◆ **Reading text**
++++

Creating foreign key by matching strings between tables - mysql

I'm a beginner to SQL so this is probably a pretty newbie question, but I can't seem to get my head straight on it. I have a pair of tables called MATCH and SEGMENT.
MATCH.id int(11) ai pk
MATCH.name varchar(45)
etc.
SEGMENT.id int(11) ai pk
SEGMENT.name varchar(45)
etc.
Each row in MATCH can have one or more SEGMENT rows associated with it. The name in MATCH is unique on each row. Right now I do an inner join on the name fields to figure out which segments go with which match. I want to copy the tables to a new set of tables and set up a foreign key in SEGMENT that contains the unique ID from the MATCH row both to improve performance and to fix some problems where the names aren't always precisely the same (and they should be).
Is there a way to do a single INSERT or UPDATE statement that will do the name comparisons and add the foreign key to each row in the SEGMENT table - at least for the rows where the names are precisely the same? (For the ones that don't match, I may have to write a SQL function to "clean" the name by removing extra blanks and special characters before comparing)
Thanks for any help anyone can give me!

++++

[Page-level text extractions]
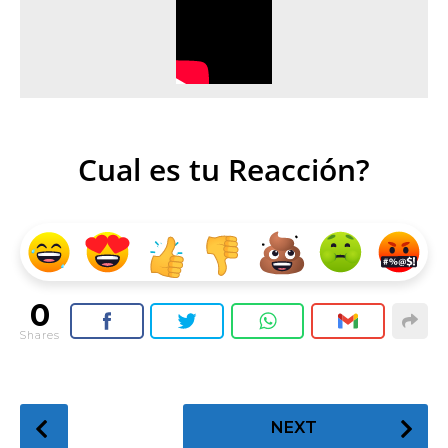
Cual es tu Reacción?
0
Shares
P
NEXT
o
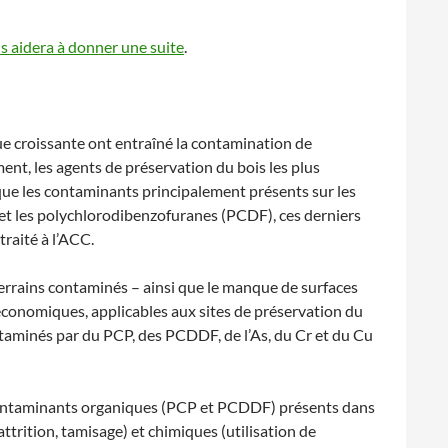
us aidera à donner une suite
.
ue croissante ont entraîné la contamination de
ent, les agents de préservation du bois les plus
ue les contaminants principalement présents sur les
et les polychlorodibenzofuranes (PCDF), ces derniers
traité à l’ACC.
terrains contaminés – ainsi que le manque de surfaces
 économiques, applicables aux sites de préservation du
ntaminés par du PCP, des PCDDF, de l’As, du Cr et du Cu
 contaminants organiques (PCP et PCDDF) présents dans
trition, tamisage) et chimiques (utilisation de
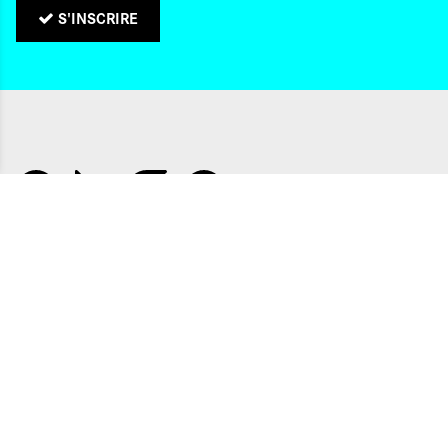
S'INSCRIRE
QUI SOMMES-NOUS ?
CONTACTS
NOS ADRESSES
Politique de confidentialité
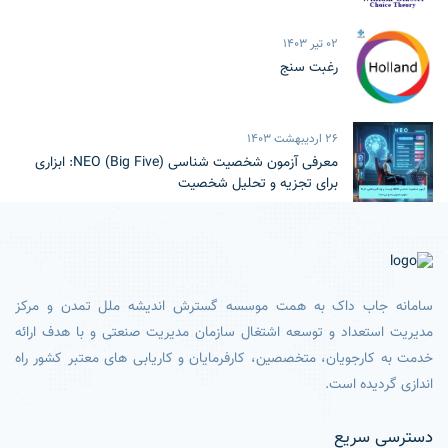
02 تیر 1403
رغبت سنج
26 اردیبهشت 1403
معرفی آزمون شخصیت شناسی NEO (Big Five): ابزاری
برای تجزیه و تحلیل شخصیت
سامانه جاب داک به همت موسسه گسترش اندیشه ملل تمدن و مرکز
مدیریت استعداد و توسعه اشتغال سازمان مدیریت صنعتی و با هدف ارائه
خدمت به کارجویان، متخصصین، کارفرمایان و کاریابی های معتبر کشور راه
اندازی گردیده است.
دسترسی سریع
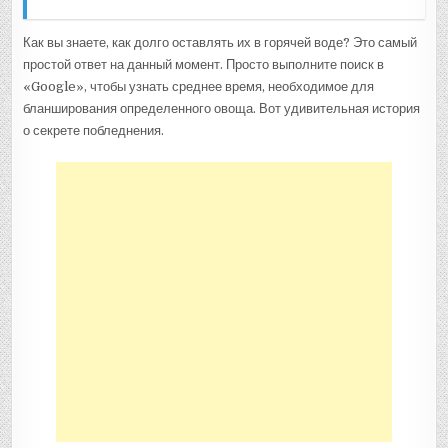
Как вы знаете, как долго оставлять их в горячей воде? Это самый
простой ответ на данный момент. Просто выполните поиск в
«Google», чтобы узнать среднее время, необходимое для
бланширования определенного овоща. Вот удивительная история
о секрете побледнения.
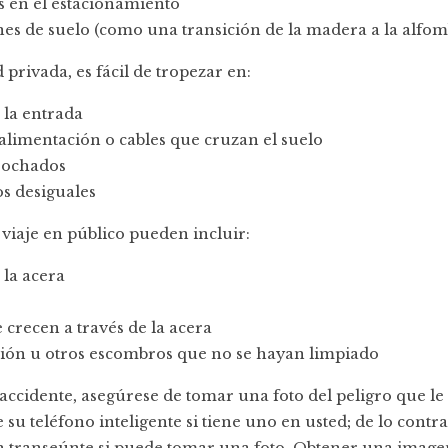
 en el estacionamiento
es de suelo (como una transición de la madera a la alfom
 privada, es fácil de tropezar en:
 la entrada
alimentación o cables que cruzan el suelo
rochados
s desiguales
 viaje en público pueden incluir:
 la acera
 crecen a través de la acera
ión u otros escombros que no se hayan limpiado
ccidente, asegúrese de tomar una foto del peligro que le
e su teléfono inteligente si tiene uno en usted; de lo contra
n transeúnte si puede tomar una foto. Obtener una imag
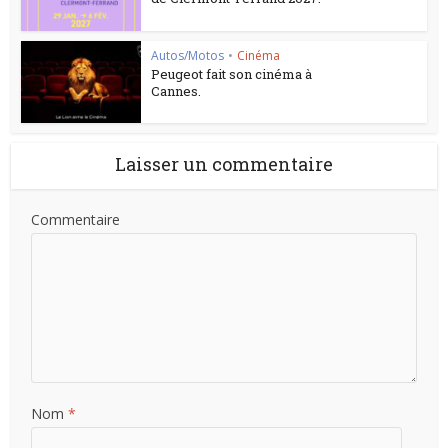
Autos/Motos
•
Cinéma
Peugeot fait son cinéma à
Cannes.
Laisser un commentaire
Commentaire
Nom
*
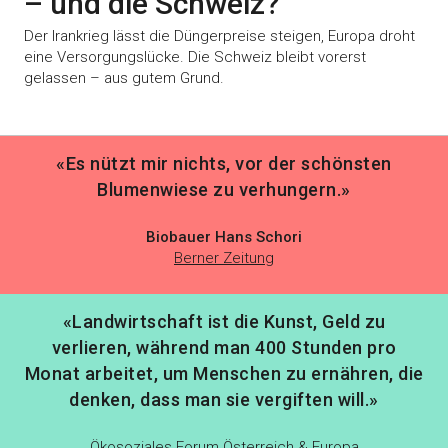
– und die Schweiz?
Der Irankrieg lässt die Düngerpreise steigen, Europa droht
eine Versorgungslücke. Die Schweiz bleibt vorerst
gelassen – aus gutem Grund.
«Es nützt mir nichts, vor der schönsten
Blumenwiese zu verhungern.»
Biobauer Hans Schori
Berner Zeitung
«Landwirtschaft ist die Kunst, Geld zu
verlieren, während man 400 Stunden pro
Monat arbeitet, um Menschen zu ernähren, die
denken, dass man sie vergiften will.»
Ökosoziales Forum Österreich & Europa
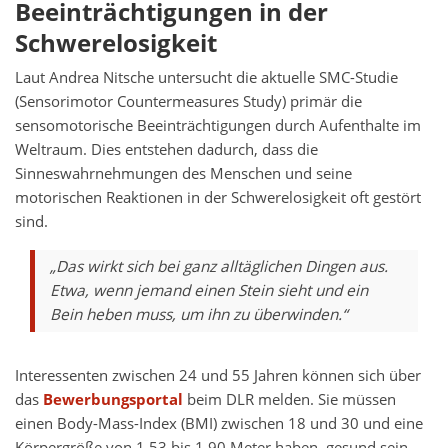
Beeinträchtigungen in der
Schwerelosigkeit
Laut Andrea Nitsche untersucht die aktuelle SMC-Studie
(Sensorimotor Countermeasures Study) primär die
sensomotorische Beeinträchtigungen durch Aufenthalte im
Weltraum. Dies entstehen dadurch, dass die
Sinneswahrnehmungen des Menschen und seine
motorischen Reaktionen in der Schwerelosigkeit oft gestört
sind.
„Das wirkt sich bei ganz alltäglichen Dingen aus.
Etwa, wenn jemand einen Stein sieht und ein
Bein heben muss, um ihn zu überwinden.“
Interessenten zwischen 24 und 55 Jahren können sich über
das
Bewerbungsportal
beim DLR melden. Sie müssen
einen Body-Mass-Index (BMI) zwischen 18 und 30 und eine
Körpergröße von 1,53 bis 1,90 Meter haben, gesund sein,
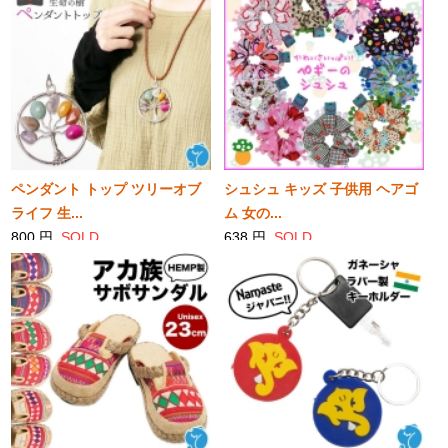
ペンダント トップ ツリーオブ
シュシュ キッズ 子供用 ヘアゴ
ライフ 生...
ム 女の...
800 円
SOLD
638 円
SOLD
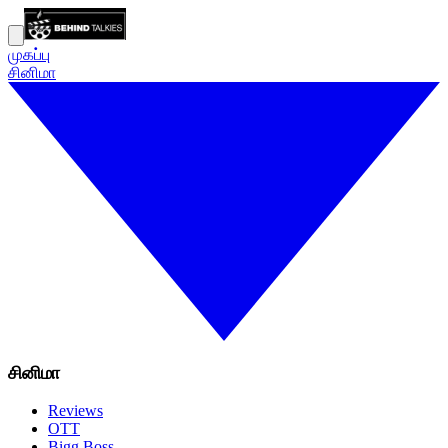
முகப்பு
சினிமா
சினிமா
Reviews
OTT
Bigg Boss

++++

◆ **Exercise goal**
Copy the forum post, starting at "Creating foreign key" and ending after "MATCH.name varchar(45)", and swap in "novice" wherever "newbie" appears.

◆ **Task solution**
Creating foreign key by matching strings between tables - mysql

I'm a beginner to SQL so this is probably a pretty novice question, but I can't seem to get my head straight on it. I have a pair of tables called MATCH and SEGMENT.
MATCH.id int(11) ai pk
MATCH.name varchar(45)